Indeed, Moto has risen, and he's not alone. As Jiro found himself many mornings after his wife was gone, Hanne returns to find Moto sitting at the table with a sylph. Smooth-skinned, her long black hair coiled at her neck, she is demure in a way that seems purposely designed to seduce. Petite, she is caught between adolescence and womanhood, but to Hanne all the Japanese women look this way, even the so-called chubby ones.

Moto introduces her to Midori, a fellow voice actor.

Here, she thinks, is Moto's Chikako. “A pleasure,” says Hanne, bowing slightly.

Hanne feels Midori size her up as women do, a quick inventory of features, redeeming and otherwise, and then dismiss her.

“Didn't you do a commercial recently?” says Renzo.

“Bubble bath,” she says, smiling proudly.

Midori and Moto sit side by side, the young woman nearly nestled into his arm. Like a child seeking warmth or comfort from her daddy. She supposes every country has the phenomenon of a sugar daddy.

Though Midori's sugar daddy looks pretty worse for the wear. His face is puffy from last night's drinking, and strands of his hair are floating out to the side, charged with static electricity, a salt-and-pepper dandelion puff.
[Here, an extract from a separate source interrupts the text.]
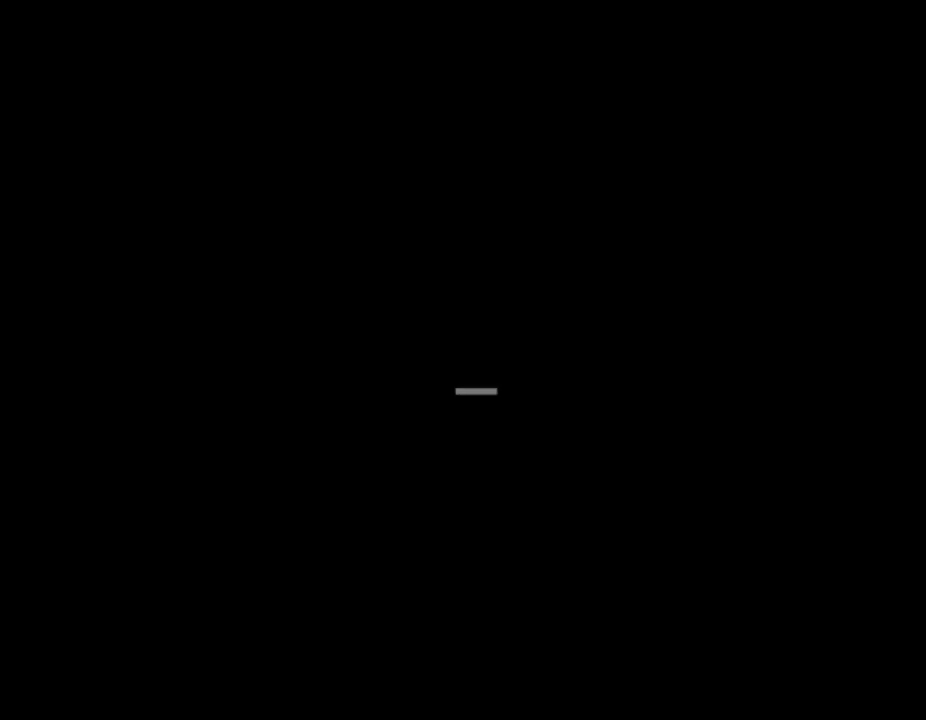
{"keys": [], "events": []}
“Moto taught me everything I know about my voice,” she says, her tone flirtatious, her smile beamed on Moto. She wears a tight white top. She must be the owner of the white high heels in the front foyer. And maybe the green pantsuit in the guest cottage closet. The room smells of her jasmine perfume. Her only flaw is a slight droop of her lower lip, as if she's contemplating a pout but can't quite make up her mind.